McDermott turned to the chairman of the Joint Chiefs. “General Meyers, what kind of contingencies do you have to find and rescue these three quickly? I think we’re all agreed we cannot allow our people, much less Mr. Mizrachi, to be held and tortured by some of the most barbaric terrorists on the face of the planet.”
“Agreed,” said Meyer. “I’ve already ordered the commanders of SEAL Team Six and Delta to begin preparing options. In just a few hours—1300 local time—I’ve got a call scheduled with General Golan, the IDF’s chief of staff. Yoni and I have known each other for years. He was with me at the Pentagon last month for a visit. We’ll work together on this, and I guarantee you, if the intel guys can find them, we’ll mount an operation to go get them.”
“But time is short, am I right, General?” the president asked.
“Yes, sir, it is,” Meyers confirmed. “If we can find them while they’re still on Lebanese soil, then we’ve got a shot. But if, as Director Stephens is suggesting, they’re going to be transferred to Iran—or even to Syria—then I would have to say that the military option will have been lost. There would have to be a negotiated diplomatic arrangement, if we’re to get them back at all. Alive, at least.”
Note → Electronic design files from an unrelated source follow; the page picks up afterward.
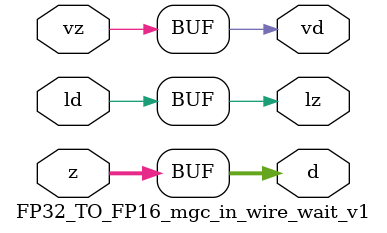
<source format=v>
module FP32_TO_FP16_mgc_in_wire_wait_v1 (ld, vd, d, lz, vz, z);
  parameter integer rscid = 1;
  parameter integer width = 8;
  input ld;
  output vd;
  output [width-1:0] d;
  output lz;
  input vz;
  input [width-1:0] z;
  wire vd;
  wire [width-1:0] d;
  wire lz;
  assign d = z;
  assign lz = ld;
  assign vd = vz;
endmodule
</source>
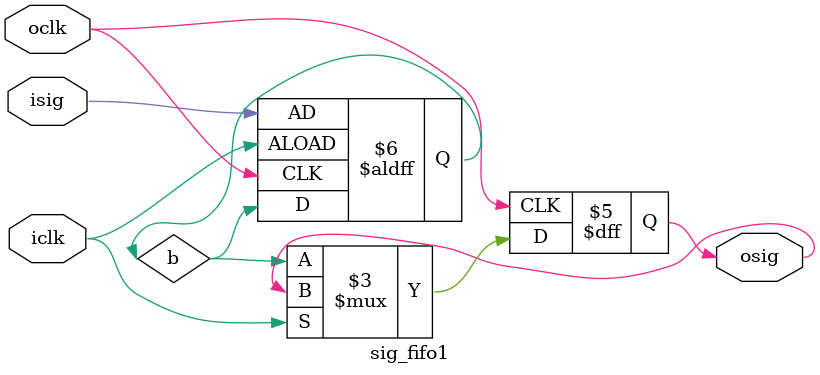
<source format=v>

module counter (
    input wire clk,
    input wire rst,
    output reg [(WIDTH-1):0] cnt
);
    parameter WIDTH = 32;

    always @(posedge clk) begin
        if (rst)
            cnt <= 0;
        else
            cnt <= cnt + 1;
    end
endmodule

module sig_fifo1 (
    input wire iclk,
    input wire oclk,
    input wire isig,
    output reg osig
);
    reg b = 0;

    always @(posedge iclk, posedge oclk) begin
        if (iclk)
            b <= isig;
        else if (oclk)
            osig <= b;
    end
        
endmodule

</source>
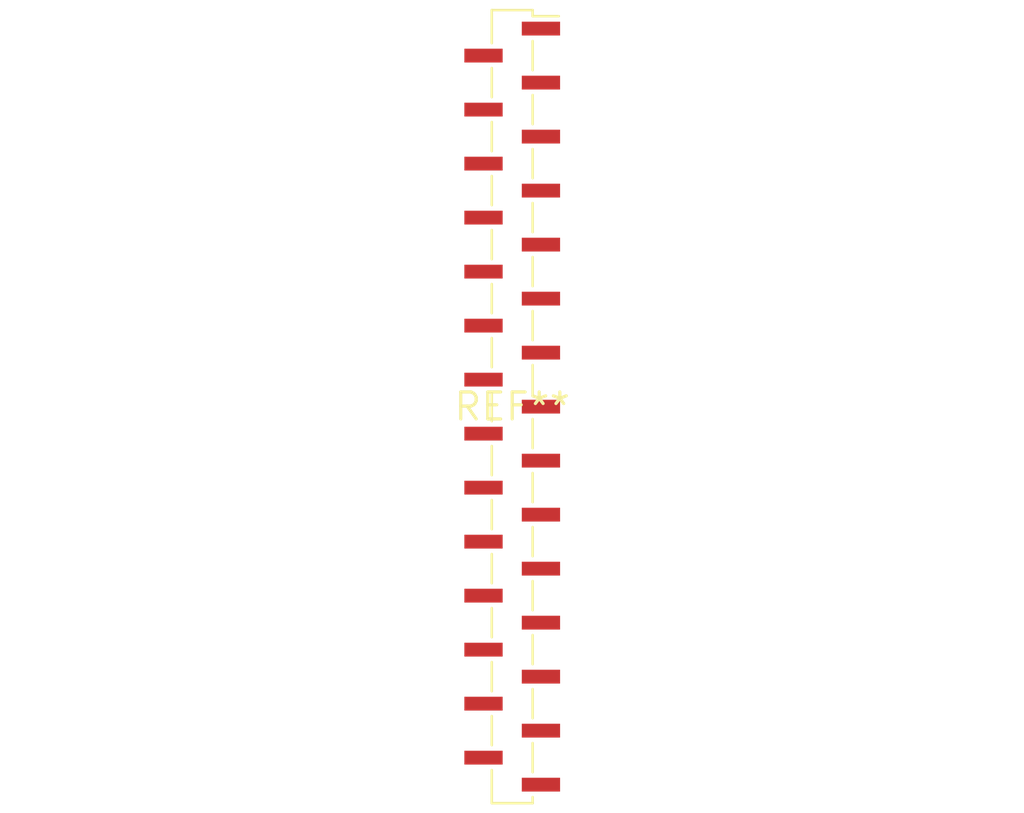
<source format=kicad_pcb>
(kicad_pcb (version 20240108) (generator pcbnew)

  (general
    (thickness 1.6)
  )

  (paper "A4")
  (layers
    (0 "F.Cu" signal)
    (31 "B.Cu" signal)
    (32 "B.Adhes" user "B.Adhesive")
    (33 "F.Adhes" user "F.Adhesive")
    (34 "B.Paste" user)
    (35 "F.Paste" user)
    (36 "B.SilkS" user "B.Silkscreen")
    (37 "F.SilkS" user "F.Silkscreen")
    (38 "B.Mask" user)
    (39 "F.Mask" user)
    (40 "Dwgs.User" user "User.Drawings")
    (41 "Cmts.User" user "User.Comments")
    (42 "Eco1.User" user "User.Eco1")
    (43 "Eco2.User" user "User.Eco2")
    (44 "Edge.Cuts" user)
    (45 "Margin" user)
    (46 "B.CrtYd" user "B.Courtyard")
    (47 "F.CrtYd" user "F.Courtyard")
    (48 "B.Fab" user)
    (49 "F.Fab" user)
    (50 "User.1" user)
    (51 "User.2" user)
    (52 "User.3" user)
    (53 "User.4" user)
    (54 "User.5" user)
    (55 "User.6" user)
    (56 "User.7" user)
    (57 "User.8" user)
    (58 "User.9" user)
  )

  (setup
    (pad_to_mask_clearance 0)
    (pcbplotparams
      (layerselection 0x00010fc_ffffffff)
      (plot_on_all_layers_selection 0x0000000_00000000)
      (disableapertmacros false)
      (usegerberextensions false)
      (usegerberattributes false)
      (usegerberadvancedattributes false)
      (creategerberjobfile false)
      (dashed_line_dash_ratio 12.000000)
      (dashed_line_gap_ratio 3.000000)
      (svgprecision 4)
      (plotframeref false)
      (viasonmask false)
      (mode 1)
      (useauxorigin false)
      (hpglpennumber 1)
      (hpglpenspeed 20)
      (hpglpendiameter 15.000000)
      (dxfpolygonmode false)
      (dxfimperialunits false)
      (dxfusepcbnewfont false)
      (psnegative false)
      (psa4output false)
      (plotreference false)
      (plotvalue false)
      (plotinvisibletext false)
      (sketchpadsonfab false)
      (subtractmaskfromsilk false)
      (outputformat 1)
      (mirror false)
      (drillshape 1)
      (scaleselection 1)
      (outputdirectory "")
    )
  )

  (net 0 "")

  (footprint "PinSocket_1x29_P1.27mm_Vertical_SMD_Pin1Right" (layer "F.Cu") (at 0 0))

)

</source>
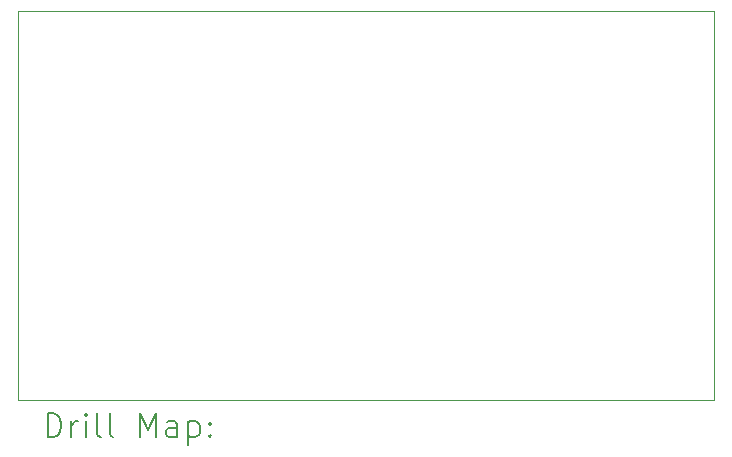
<source format=gbr>
%FSLAX45Y45*%
G04 Gerber Fmt 4.5, Leading zero omitted, Abs format (unit mm)*
G04 Created by KiCad (PCBNEW (6.0.1)) date 2022-04-24 16:37:46*
%MOMM*%
%LPD*%
G01*
G04 APERTURE LIST*
%TA.AperFunction,Profile*%
%ADD10C,0.100000*%
%TD*%
%ADD11C,0.200000*%
G04 APERTURE END LIST*
D10*
X12790000Y-7190000D02*
X18680000Y-7190000D01*
X18680000Y-7190000D02*
X18680000Y-10480000D01*
X18680000Y-10480000D02*
X12790000Y-10480000D01*
X12790000Y-10480000D02*
X12790000Y-7190000D01*
D11*
X13042619Y-10795476D02*
X13042619Y-10595476D01*
X13090238Y-10595476D01*
X13118809Y-10605000D01*
X13137857Y-10624048D01*
X13147381Y-10643095D01*
X13156905Y-10681190D01*
X13156905Y-10709762D01*
X13147381Y-10747857D01*
X13137857Y-10766905D01*
X13118809Y-10785952D01*
X13090238Y-10795476D01*
X13042619Y-10795476D01*
X13242619Y-10795476D02*
X13242619Y-10662143D01*
X13242619Y-10700238D02*
X13252143Y-10681190D01*
X13261667Y-10671667D01*
X13280714Y-10662143D01*
X13299762Y-10662143D01*
X13366428Y-10795476D02*
X13366428Y-10662143D01*
X13366428Y-10595476D02*
X13356905Y-10605000D01*
X13366428Y-10614524D01*
X13375952Y-10605000D01*
X13366428Y-10595476D01*
X13366428Y-10614524D01*
X13490238Y-10795476D02*
X13471190Y-10785952D01*
X13461667Y-10766905D01*
X13461667Y-10595476D01*
X13595000Y-10795476D02*
X13575952Y-10785952D01*
X13566428Y-10766905D01*
X13566428Y-10595476D01*
X13823571Y-10795476D02*
X13823571Y-10595476D01*
X13890238Y-10738333D01*
X13956905Y-10595476D01*
X13956905Y-10795476D01*
X14137857Y-10795476D02*
X14137857Y-10690714D01*
X14128333Y-10671667D01*
X14109286Y-10662143D01*
X14071190Y-10662143D01*
X14052143Y-10671667D01*
X14137857Y-10785952D02*
X14118809Y-10795476D01*
X14071190Y-10795476D01*
X14052143Y-10785952D01*
X14042619Y-10766905D01*
X14042619Y-10747857D01*
X14052143Y-10728810D01*
X14071190Y-10719286D01*
X14118809Y-10719286D01*
X14137857Y-10709762D01*
X14233095Y-10662143D02*
X14233095Y-10862143D01*
X14233095Y-10671667D02*
X14252143Y-10662143D01*
X14290238Y-10662143D01*
X14309286Y-10671667D01*
X14318809Y-10681190D01*
X14328333Y-10700238D01*
X14328333Y-10757381D01*
X14318809Y-10776429D01*
X14309286Y-10785952D01*
X14290238Y-10795476D01*
X14252143Y-10795476D01*
X14233095Y-10785952D01*
X14414048Y-10776429D02*
X14423571Y-10785952D01*
X14414048Y-10795476D01*
X14404524Y-10785952D01*
X14414048Y-10776429D01*
X14414048Y-10795476D01*
X14414048Y-10671667D02*
X14423571Y-10681190D01*
X14414048Y-10690714D01*
X14404524Y-10681190D01*
X14414048Y-10671667D01*
X14414048Y-10690714D01*
M02*

</source>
Clarke recoiled at the notion of opening negotiations with Tehran. McDermott felt the same. They all did.
“Mr. President, there’s another matter I need to bring up in this context,” said the CIA director.
“What’s that?”
“Sir, we’ve learned that Iran’s Supreme Leader, Ayatollah Hossein Ansari, has passed away from cancer.”
“What, just now?” Clarke asked.
“Within the last two hours,” Stephens said. “The news hasn’t been made public, but on my drive here from Langley, I took a call from Prince Abdullah bin Rashid.”
“The Saudi spy chief.”
“Yes, sir. The prince says they have two high-level sources deep inside Tehran, and both—independently of each other—have reported that the Supreme Leader has died and that the regime is preparing to make an announcement tonight.”
“This isn’t really unexpected, right?” the president asked. “I mean, you’ve been telling us for more than a year, Richard, that the guy was suffering from cancer . . . uh . . .”
“Pancreatic.”
“. . . right, and that it was only a matter of time.”
“True enough.”
“Any reason to believe someone pushed him over the edge?” McDermott asked.
Clarke raised an eyebrow. “Foul play?”
“Is it possible?” McDermott prompted. “We’d heard repeatedly that he had no more than a few months to live. What if someone got tired of waiting?”
“I’ll have my guys watch closely and ask the Saudis to as well,” said Stephens. “But there’s something else.”
“What is it?”
“In the last hour, NSA has intercepted a number of messages going back and forth between Hezbollah’s senior leadership and the IRGC. Apparently the Iranians are furious that Hezbollah is provoking a new war with the Israelis when all of Tehran is about to be consumed with a state funeral and the need to choose a successor. The Hezbollah guys, however—the ones close to the Sheikh—are pushing back. They’re saying they had nothing to do with this and are trying to figure out how this thing erupted. What’s even more strange is that the Israelis say they’re also picking up chatter from Hezbollah field units suggesting a high degree of internal chaos. Nobody seems to know exactly how this thing got started, who ordered it, or why.”
“I don’t buy it,” McDermott said.
General Meyers shook his head. “Neither do I. Sounds to me like a disinformation campaign. Far more likely, the Iranian Revolutionary Guard Corps secretly ordered Hezbollah to open up the Israeli front to distract from the death of the ayatollah.”
“I agree,” the president said. “This whole thing has Tehran written all over it.”